CUDA Toolkit Environment Variables
  In addition to the environment variables listed above, as in any CUDA programs, all of the CUDA environment variables listed in the `CUDA Toolkit Documentation`_ will also be honored.

.. note::

  When :envvar:`CUPY_ACCELERATORS` or :envvar:`NVCC` environment variables are set, g++-6 or later is required as the runtime host compiler.
  Please refer to :ref:`install_cupy_from_source` for the details on how to install g++.

.. _CUDA Toolkit Documentation: https://docs.nvidia.com/cuda/cuda-c-programming-guide/index.html#env-vars

.. _Synchronization: https://numba.readthedocs.io/en/latest/cuda/cuda_array_interface.html#synchronization


For installation
----------------

These environment variables are used during installation (building CuPy from source).

.. envvar:: CUTENSOR_PATH

  Path to the cuTENSOR root directory that contains ``lib`` and ``include`` directories. (experimental)

.. envvar:: CUPY_INSTALL_USE_HIP

  Default: ``0``

  If set to ``1``, CuPy is built for AMD ROCm Platform (experimental).
  For building the ROCm support, see :ref:`install_hip` for further detail.

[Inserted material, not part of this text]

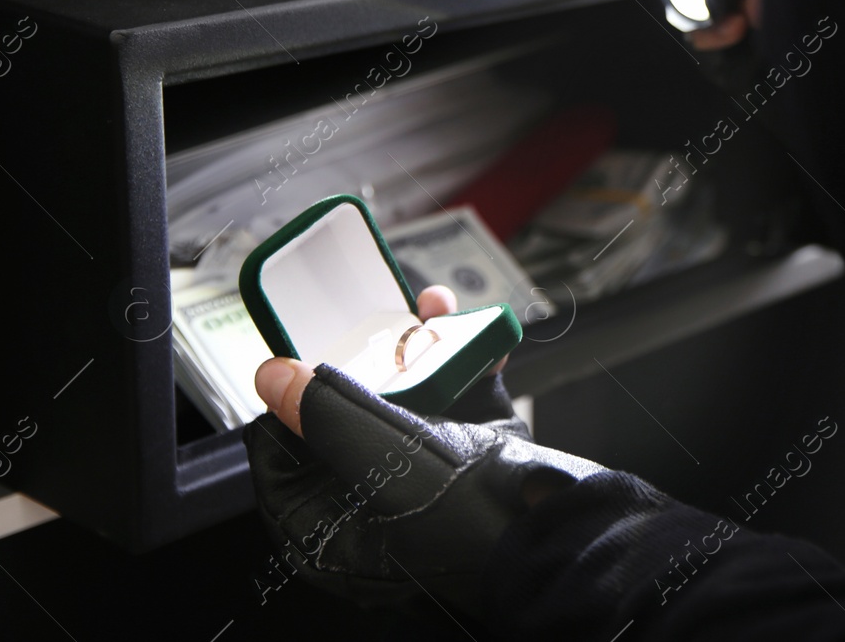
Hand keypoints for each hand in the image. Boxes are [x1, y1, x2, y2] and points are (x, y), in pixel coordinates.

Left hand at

.. envvar:: CUPY_USE_CUDA_PYTHON

  Default: ``0``

  If set to ``1``, CuPy is built using `CUDA Python <https://github.com/NVIDIA/cuda-python>`_.

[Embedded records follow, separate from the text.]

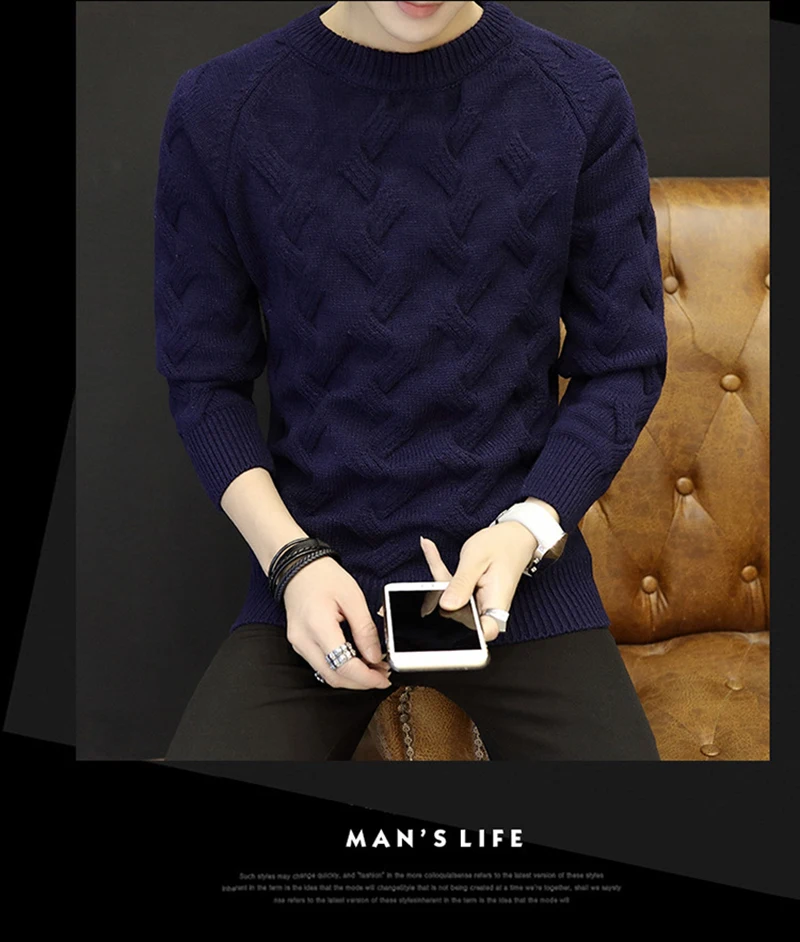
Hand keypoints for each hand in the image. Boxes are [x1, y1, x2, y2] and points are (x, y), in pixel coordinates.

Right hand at [281, 556, 391, 689]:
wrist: (298, 568)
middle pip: (335, 677)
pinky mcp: (300, 645)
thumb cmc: (323, 577)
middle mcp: (304, 640)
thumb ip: (365, 630)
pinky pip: (321, 666)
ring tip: (372, 668)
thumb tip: (375, 657)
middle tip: (382, 674)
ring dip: (351, 677)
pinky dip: (340, 669)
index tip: (384, 678)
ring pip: (327, 675)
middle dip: (361, 682)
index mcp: (318, 626)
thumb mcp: (353, 598)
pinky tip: (356, 661)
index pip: (344, 665)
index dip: (367, 678)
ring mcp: (299, 645)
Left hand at [420, 525, 538, 640]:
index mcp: (495, 602)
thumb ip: (461, 584)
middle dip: (441, 593)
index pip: (484, 631)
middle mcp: (488, 608)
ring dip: (440, 579)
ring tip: (431, 549)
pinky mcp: (472, 598)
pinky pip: (453, 592)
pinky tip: (431, 550)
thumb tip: (446, 606)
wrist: (514, 537)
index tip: (449, 616)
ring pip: (451, 602)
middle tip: (436, 567)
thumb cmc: (502, 545)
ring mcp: (479, 604)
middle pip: (458, 615)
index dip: (466, 632)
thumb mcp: (476, 559)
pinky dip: (441, 573)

.. envvar:: CUPY_NVCC_GENERATE_CODE

  Build CuPy for a particular CUDA architecture. For example::

    CUPY_NVCC_GENERATE_CODE="arch=compute_60,code=sm_60"

  For specifying multiple archs, concatenate the ``arch=...`` strings with semicolons (``;``).
  If ``current`` is specified, then it will automatically detect the currently installed GPU architectures in build time.
  When this is not set, the default is to support all architectures.

.. envvar:: CUPY_NUM_BUILD_JOBS

  Default: ``4``

  To enable or disable parallel build, sets the number of processes used to build the extensions in parallel.


.. envvar:: CUPY_NUM_NVCC_THREADS

  Default: ``2``

  To enable or disable nvcc parallel compilation, sets the number of threads used to compile files using nvcc.

Additionally, the environment variables :envvar:`CUDA_PATH` and :envvar:`NVCC` are also respected at build time.